### RECORDED INFORMATION
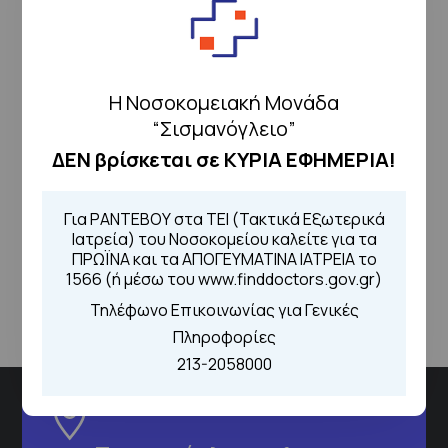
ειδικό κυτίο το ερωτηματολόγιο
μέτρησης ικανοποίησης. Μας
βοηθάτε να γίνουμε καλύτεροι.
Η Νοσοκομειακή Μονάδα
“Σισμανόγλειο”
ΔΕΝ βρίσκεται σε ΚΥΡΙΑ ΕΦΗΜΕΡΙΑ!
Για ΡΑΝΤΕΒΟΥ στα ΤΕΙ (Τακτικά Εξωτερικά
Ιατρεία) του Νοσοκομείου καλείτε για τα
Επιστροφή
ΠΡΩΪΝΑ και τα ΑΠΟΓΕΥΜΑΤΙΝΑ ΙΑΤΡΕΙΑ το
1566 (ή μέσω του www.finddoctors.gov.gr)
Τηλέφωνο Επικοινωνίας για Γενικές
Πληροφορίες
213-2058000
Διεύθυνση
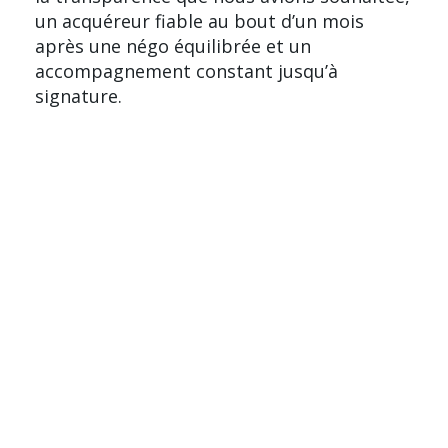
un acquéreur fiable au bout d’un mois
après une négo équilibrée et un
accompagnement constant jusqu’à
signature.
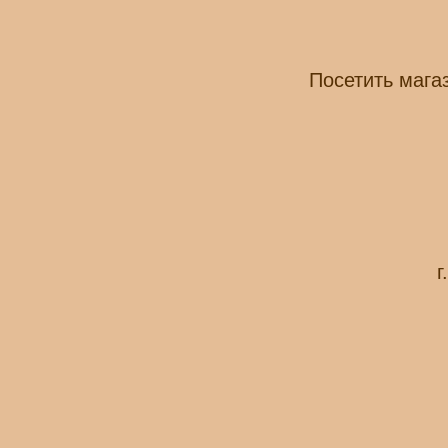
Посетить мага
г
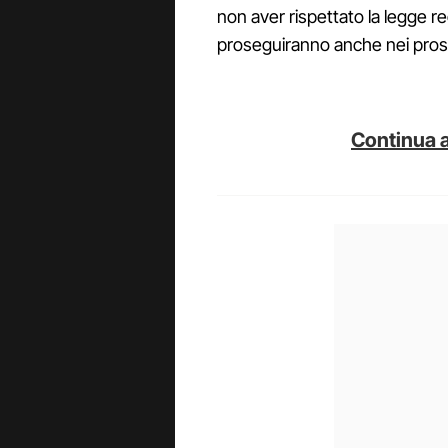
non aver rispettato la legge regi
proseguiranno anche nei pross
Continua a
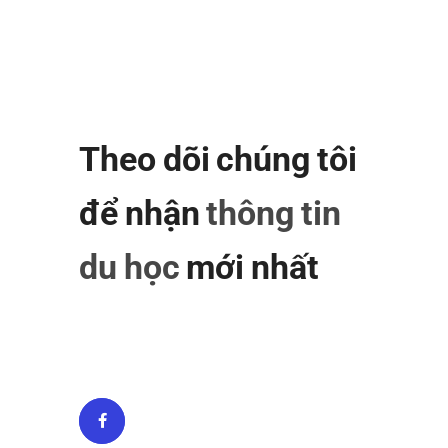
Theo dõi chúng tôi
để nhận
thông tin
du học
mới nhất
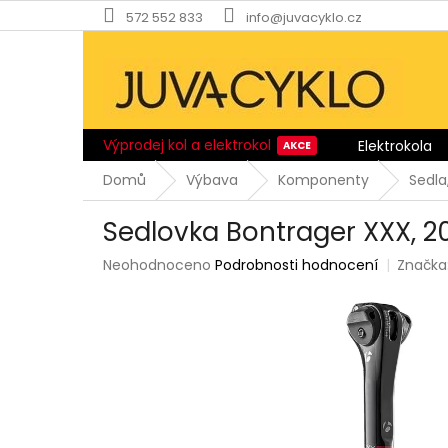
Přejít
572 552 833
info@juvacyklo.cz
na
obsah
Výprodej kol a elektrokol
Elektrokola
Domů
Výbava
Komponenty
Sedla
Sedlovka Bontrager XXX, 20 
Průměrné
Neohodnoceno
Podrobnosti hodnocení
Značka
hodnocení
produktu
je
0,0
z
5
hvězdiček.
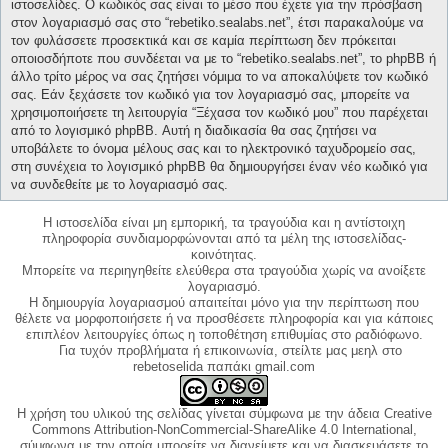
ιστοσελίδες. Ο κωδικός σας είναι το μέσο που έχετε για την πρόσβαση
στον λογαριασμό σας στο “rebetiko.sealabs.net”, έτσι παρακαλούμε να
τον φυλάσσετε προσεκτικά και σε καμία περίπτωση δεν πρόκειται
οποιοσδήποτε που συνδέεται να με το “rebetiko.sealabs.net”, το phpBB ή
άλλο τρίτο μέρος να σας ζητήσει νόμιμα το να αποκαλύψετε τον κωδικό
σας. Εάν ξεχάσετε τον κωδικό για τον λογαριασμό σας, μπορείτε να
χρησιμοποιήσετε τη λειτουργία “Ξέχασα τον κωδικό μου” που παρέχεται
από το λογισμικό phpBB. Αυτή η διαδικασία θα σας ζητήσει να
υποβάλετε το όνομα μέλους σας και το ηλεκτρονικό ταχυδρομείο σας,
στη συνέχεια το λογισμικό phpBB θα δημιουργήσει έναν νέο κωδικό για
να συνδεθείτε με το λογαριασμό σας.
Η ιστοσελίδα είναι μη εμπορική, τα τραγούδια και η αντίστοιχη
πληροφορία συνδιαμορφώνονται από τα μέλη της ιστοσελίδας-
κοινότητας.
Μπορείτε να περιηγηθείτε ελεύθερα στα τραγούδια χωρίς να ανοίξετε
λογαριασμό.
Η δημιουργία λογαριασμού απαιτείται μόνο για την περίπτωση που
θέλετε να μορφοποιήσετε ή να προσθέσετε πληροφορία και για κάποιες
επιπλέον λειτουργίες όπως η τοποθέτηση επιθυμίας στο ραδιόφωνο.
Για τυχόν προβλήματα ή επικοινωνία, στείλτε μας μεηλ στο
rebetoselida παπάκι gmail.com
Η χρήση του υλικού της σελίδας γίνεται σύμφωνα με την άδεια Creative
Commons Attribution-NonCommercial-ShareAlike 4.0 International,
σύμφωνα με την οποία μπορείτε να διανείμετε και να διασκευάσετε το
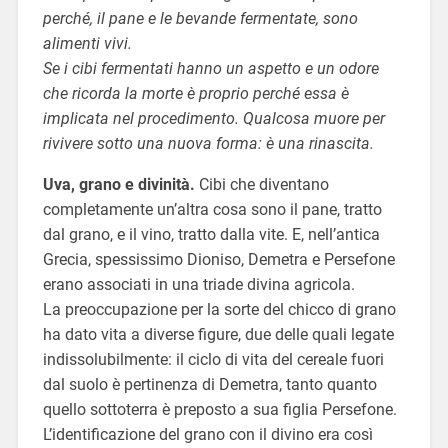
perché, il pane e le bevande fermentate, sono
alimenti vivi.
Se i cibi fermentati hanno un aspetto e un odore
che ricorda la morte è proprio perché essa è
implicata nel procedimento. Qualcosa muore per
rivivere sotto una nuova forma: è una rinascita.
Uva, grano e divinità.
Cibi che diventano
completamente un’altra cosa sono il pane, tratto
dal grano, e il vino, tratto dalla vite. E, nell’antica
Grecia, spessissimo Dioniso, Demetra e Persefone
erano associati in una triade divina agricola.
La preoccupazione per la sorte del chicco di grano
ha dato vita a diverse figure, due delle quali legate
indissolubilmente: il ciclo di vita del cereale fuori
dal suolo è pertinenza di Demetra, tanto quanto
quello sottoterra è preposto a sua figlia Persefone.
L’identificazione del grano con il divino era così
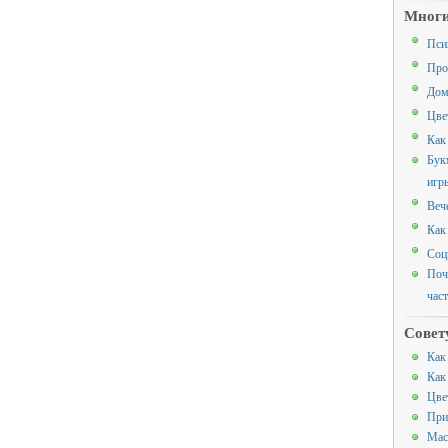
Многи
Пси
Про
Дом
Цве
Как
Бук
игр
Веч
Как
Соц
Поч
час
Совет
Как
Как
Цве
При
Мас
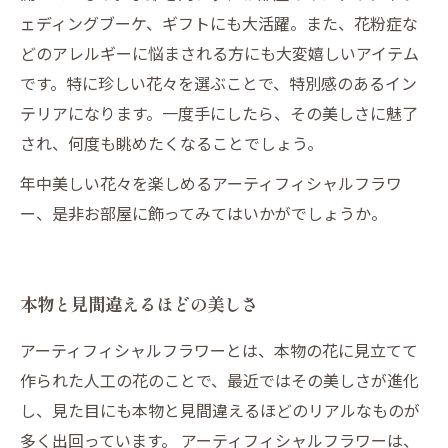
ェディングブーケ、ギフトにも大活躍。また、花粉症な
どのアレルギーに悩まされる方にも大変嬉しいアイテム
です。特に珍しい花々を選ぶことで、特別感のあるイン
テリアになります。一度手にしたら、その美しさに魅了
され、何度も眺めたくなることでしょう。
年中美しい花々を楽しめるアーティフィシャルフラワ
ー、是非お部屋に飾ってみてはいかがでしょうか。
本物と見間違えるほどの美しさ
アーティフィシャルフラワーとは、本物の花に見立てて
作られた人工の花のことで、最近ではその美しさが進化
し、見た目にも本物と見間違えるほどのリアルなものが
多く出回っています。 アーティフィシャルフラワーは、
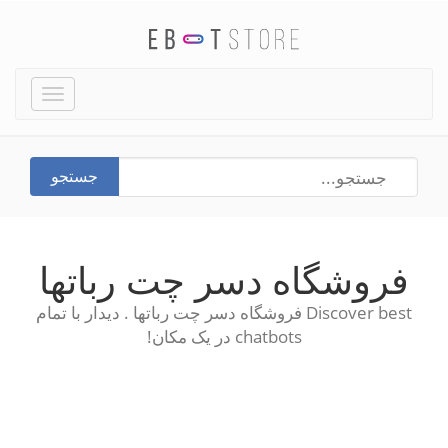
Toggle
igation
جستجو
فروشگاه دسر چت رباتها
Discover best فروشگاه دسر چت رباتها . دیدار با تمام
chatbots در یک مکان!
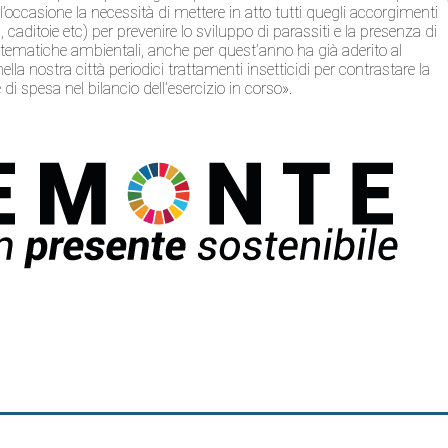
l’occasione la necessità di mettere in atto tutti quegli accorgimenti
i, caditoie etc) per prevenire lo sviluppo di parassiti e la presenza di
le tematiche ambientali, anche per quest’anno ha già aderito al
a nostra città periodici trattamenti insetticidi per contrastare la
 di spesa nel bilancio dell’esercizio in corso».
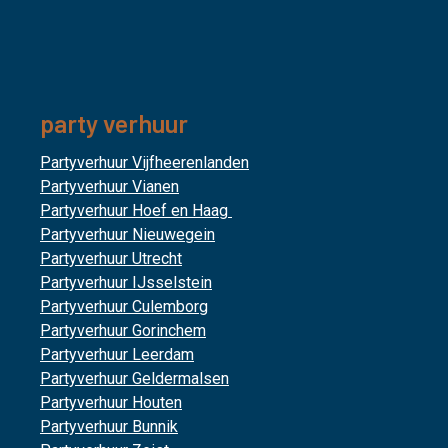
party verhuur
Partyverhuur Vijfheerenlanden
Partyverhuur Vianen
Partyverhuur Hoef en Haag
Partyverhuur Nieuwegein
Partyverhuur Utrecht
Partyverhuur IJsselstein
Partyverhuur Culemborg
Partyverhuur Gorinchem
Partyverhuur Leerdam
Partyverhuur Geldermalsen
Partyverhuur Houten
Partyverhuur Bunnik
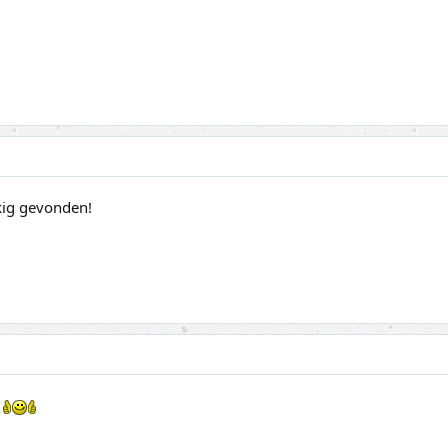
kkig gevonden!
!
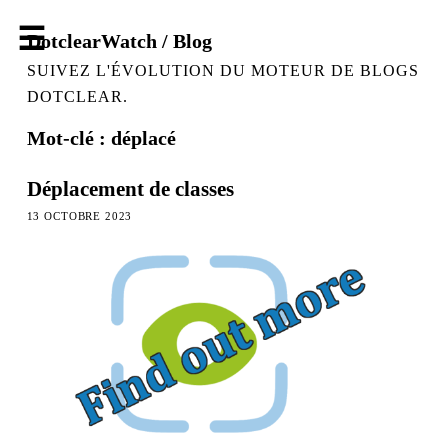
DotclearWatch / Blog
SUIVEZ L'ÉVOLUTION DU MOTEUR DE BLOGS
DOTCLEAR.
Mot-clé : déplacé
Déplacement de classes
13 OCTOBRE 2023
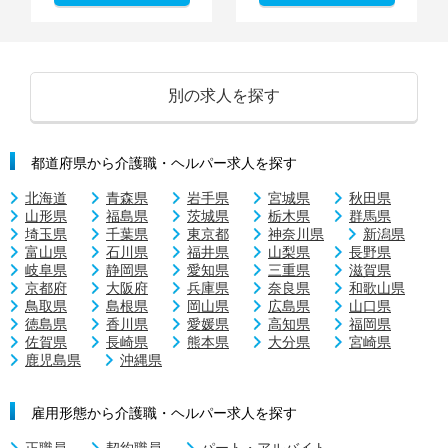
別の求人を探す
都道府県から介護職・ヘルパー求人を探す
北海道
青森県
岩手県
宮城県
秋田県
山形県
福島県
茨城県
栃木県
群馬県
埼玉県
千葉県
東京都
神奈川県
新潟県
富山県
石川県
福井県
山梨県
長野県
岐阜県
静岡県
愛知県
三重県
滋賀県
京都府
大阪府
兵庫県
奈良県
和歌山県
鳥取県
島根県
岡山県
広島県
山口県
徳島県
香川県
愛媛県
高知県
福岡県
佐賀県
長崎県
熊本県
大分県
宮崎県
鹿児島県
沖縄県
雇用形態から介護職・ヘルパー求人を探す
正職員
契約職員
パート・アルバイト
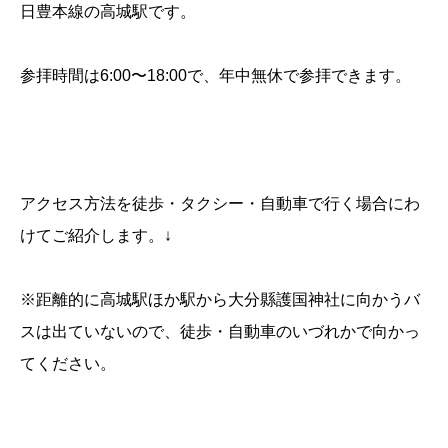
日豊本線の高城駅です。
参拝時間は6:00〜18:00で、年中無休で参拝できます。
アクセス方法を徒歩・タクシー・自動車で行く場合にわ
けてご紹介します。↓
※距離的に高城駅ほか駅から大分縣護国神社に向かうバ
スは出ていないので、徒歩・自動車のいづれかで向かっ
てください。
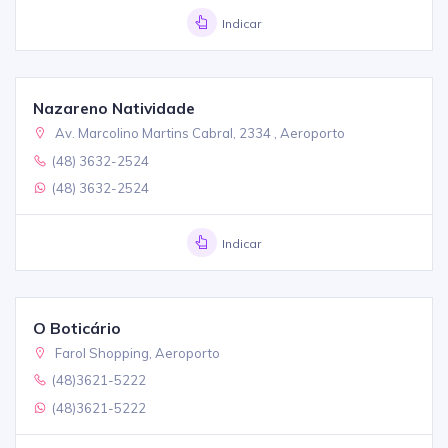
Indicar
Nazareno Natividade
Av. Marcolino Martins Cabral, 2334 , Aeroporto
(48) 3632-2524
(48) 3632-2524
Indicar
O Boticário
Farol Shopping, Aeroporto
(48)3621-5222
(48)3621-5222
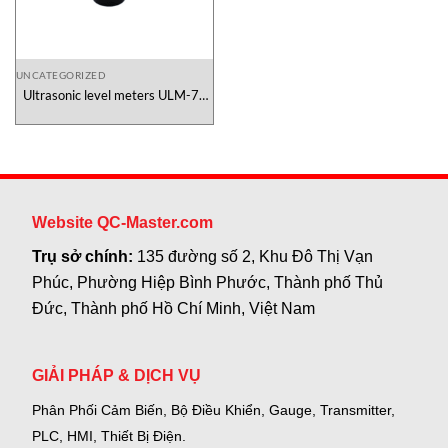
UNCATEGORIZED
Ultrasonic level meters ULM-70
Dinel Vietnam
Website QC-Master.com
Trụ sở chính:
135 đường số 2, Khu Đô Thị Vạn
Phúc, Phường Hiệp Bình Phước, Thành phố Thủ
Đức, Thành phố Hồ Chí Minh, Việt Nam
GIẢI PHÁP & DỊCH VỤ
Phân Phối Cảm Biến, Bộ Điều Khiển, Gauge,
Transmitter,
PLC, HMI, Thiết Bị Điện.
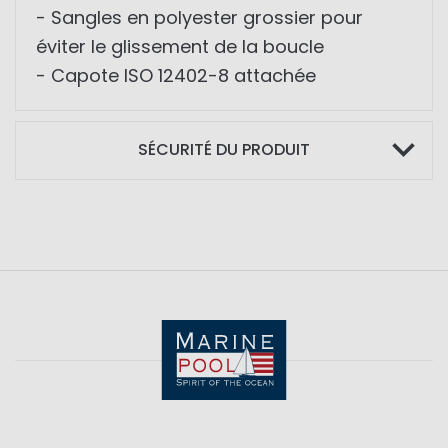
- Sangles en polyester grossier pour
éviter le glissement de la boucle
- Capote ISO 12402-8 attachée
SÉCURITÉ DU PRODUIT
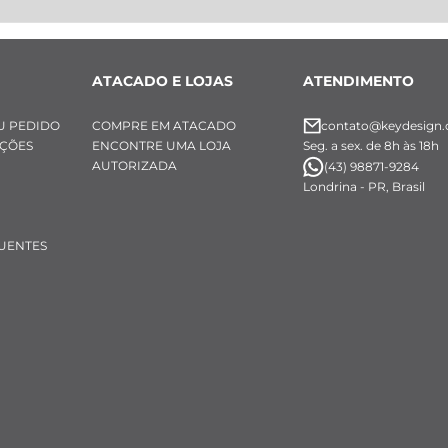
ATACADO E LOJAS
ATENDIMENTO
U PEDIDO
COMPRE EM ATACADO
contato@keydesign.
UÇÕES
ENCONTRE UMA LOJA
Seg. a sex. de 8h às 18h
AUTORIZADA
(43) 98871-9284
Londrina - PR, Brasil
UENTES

### WHAT THIS TASK INVOLVES
Scan the listing above for the word "pane" and copy every line that holds it.

### EXERCISE SOLUTION
perché, il pane e le bevande fermentate, sono
completamente un’altra cosa sono il pane, tratto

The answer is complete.